* Directive 1
Echo the GUID discussion word for word, everything from "Forcing the use" down to "each taxon name.".

* Document
● ● ●

Forcing the use of a single DN such as BioCode.org for all names would
seem to be a mistake, since that implies a single resolver service for
all names- with obvious implications in case of failure. Perhaps there
can be multiple resolver services with a single DN? That would probably
work fine then.
>
> But I don't think we're quite there yet.
>
> In any case, the idea would be for the taxon name aggregators to adopt the
> unambiguously unique GUID for each taxon name.
>
> Taxonomic concepts are a whole 'nother ball of wax....
>
> Slide 8:
> I actually prefer this approach (GBIF as the central issuer of specimen
> GUIDs), for a variety of reasons. One of the main reasons is that it would
> assure uniqueness of an integer within a given <namespace> (e.g.,
> Specimens), which would make things a bit easier for those of us who like to
> use integers as primary keys in databases. In other words, it avoids the
> possibility of urn:lsid:bishopmuseum.org:Specimen:1234567 colliding with
> urn:lsid:usnm.gov:Specimen:1234567, when reducing the GUID to just its
> integer component for local application purposes (where context can be
> enforced by other means). However, I should point something out regarding
> the "Advantage" part of this slide, which is that the "problem" of
> transferring record locations doesn't exist, provided that the <domainName>
> component of the LSID is taken as the issuer of the GUID, not as the current
> owner of the specimen. In other words, if Bishop Museum assigned GUID
> urn:lsid:bishopmuseum.org:Specimen:1234567 to a specimen, and then gave that
> specimen to Smithsonian, then Smithsonian would retain the complete GUID
> intact as: urn:lsid:bishopmuseum.org:Specimen:1234567.
>
> The danger comes when you try to use the <domainName> component as metadata
> to represent the current location of the specimen and/or its electronically
> represented data. This is where Wouter's original point about 'meaningless'
> GUIDs comes into play. If the whole point of using LSIDs is to embed the
> "current location" information within the ID itself so that applications can
> retrieve additional data associated with the GUID directly, then I have some
> concerns (mostly address already).

● ● ●

* Exercise material
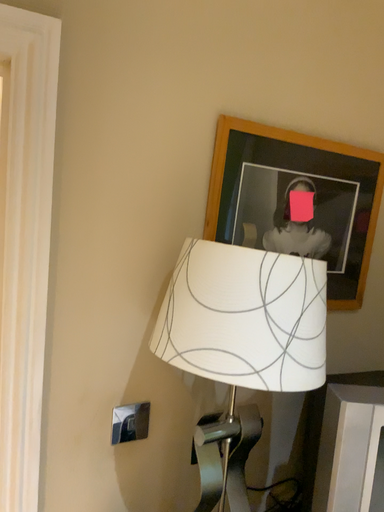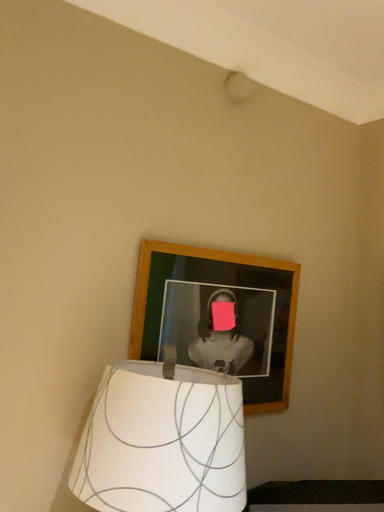
Question: How did the camera likely rotate when shooting the video?

Choices:
 (A) rotated right
 (B) rotated left

Answer: (A)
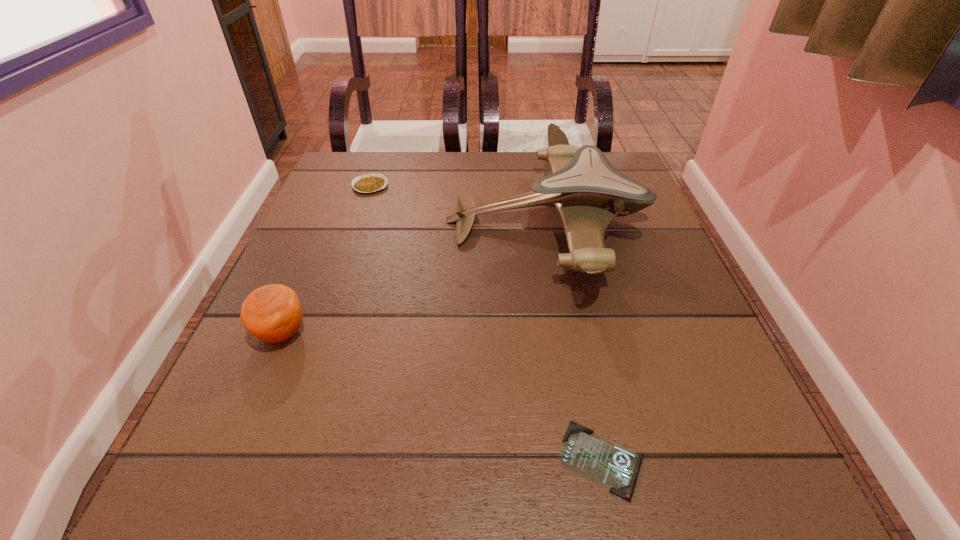
This screenshot has width=960, height=540. I want to click on vacant space located 0.380m on the back of the nearest object, so click(559, 251).

Find the location of a particular element. The height and width of the screenshot is (540, 960). drone that is at the far edge is located at coordinates (588, 192).

Find the location of a particular element. legume located in the far edge section of the desktop is located at coordinates (368, 183).

Where is `object at the near edge`? Image resolution: width=960 pixels, height=540 pixels. object at the near edge is located at coordinates (613, 466).

This screenshot has width=960, height=540. Identify the location of orange located at the left edge. (272, 313).

You are a GUI agent. You are given a task and a screenshot of the screen. Output one action in this format:
    pyautogui.click(x=<x>, y=<y>)
    Task: Click on the legume located in the left edge section of the desktop
    The height and width of the screenshot is (540, 960).
    Given the screenshot: What is the action you would take?
    pyautogui.click(x=368, y=183)

Where is `object positioned at the right edge`? The image size is (960, 540). object positioned at the right edge is located at coordinates (588, 192).

Identify the location of object that is at the far left corner. This screenshot has height=540, width=960. (368, 183).

Locate an element on the screen. object located in the far right corner section of the desktop is located at coordinates (588, 192).

The height and width of the screenshot is (540, 960). In the image, there is a desktop. What are the coordinates of `vacant space at the far edge` in the screenshot? It's located at (453, 163).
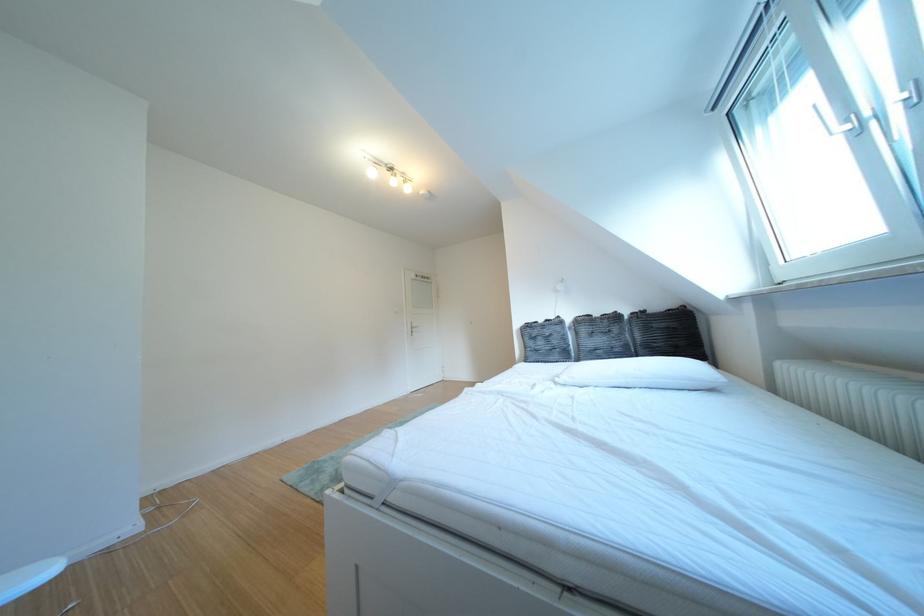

● ● ●

* Directive 2
Duplicate the records word for word, everything from the start of the records down to the line containing "This screenshot has width=960, height=540. Identify", and leave the pictures out.

* Task output 1
Forcing the use of a single DN such as BioCode.org for all names would
seem to be a mistake, since that implies a single resolver service for
all names- with obvious implications in case of failure. Perhaps there
can be multiple resolver services with a single DN? That would probably
work fine then.
>
> But I don't think we're quite there yet.
>
> In any case, the idea would be for the taxon name aggregators to adopt the
> unambiguously unique GUID for each taxon name.

* Task output 2
Question: How did the camera likely rotate when shooting the video?

Choices:
 (A) rotated right
 (B) rotated left

Answer: (A)
This screenshot has width=960, height=540. I want to click on vacant space located 0.380m on the back of the nearest object, so click(559, 251).

Find the location of a particular element. The height and width of the screenshot is (540, 960). drone that is at the far edge is located at coordinates (588, 192).

Find the location of a particular element. legume located in the far edge section of the desktop is located at coordinates (368, 183).

Where is `object at the near edge`? Image resolution: width=960 pixels, height=540 pixels. object at the near edge is located at coordinates (613, 466).

This screenshot has width=960, height=540. Identify the location of orange located at the left edge. (272, 313).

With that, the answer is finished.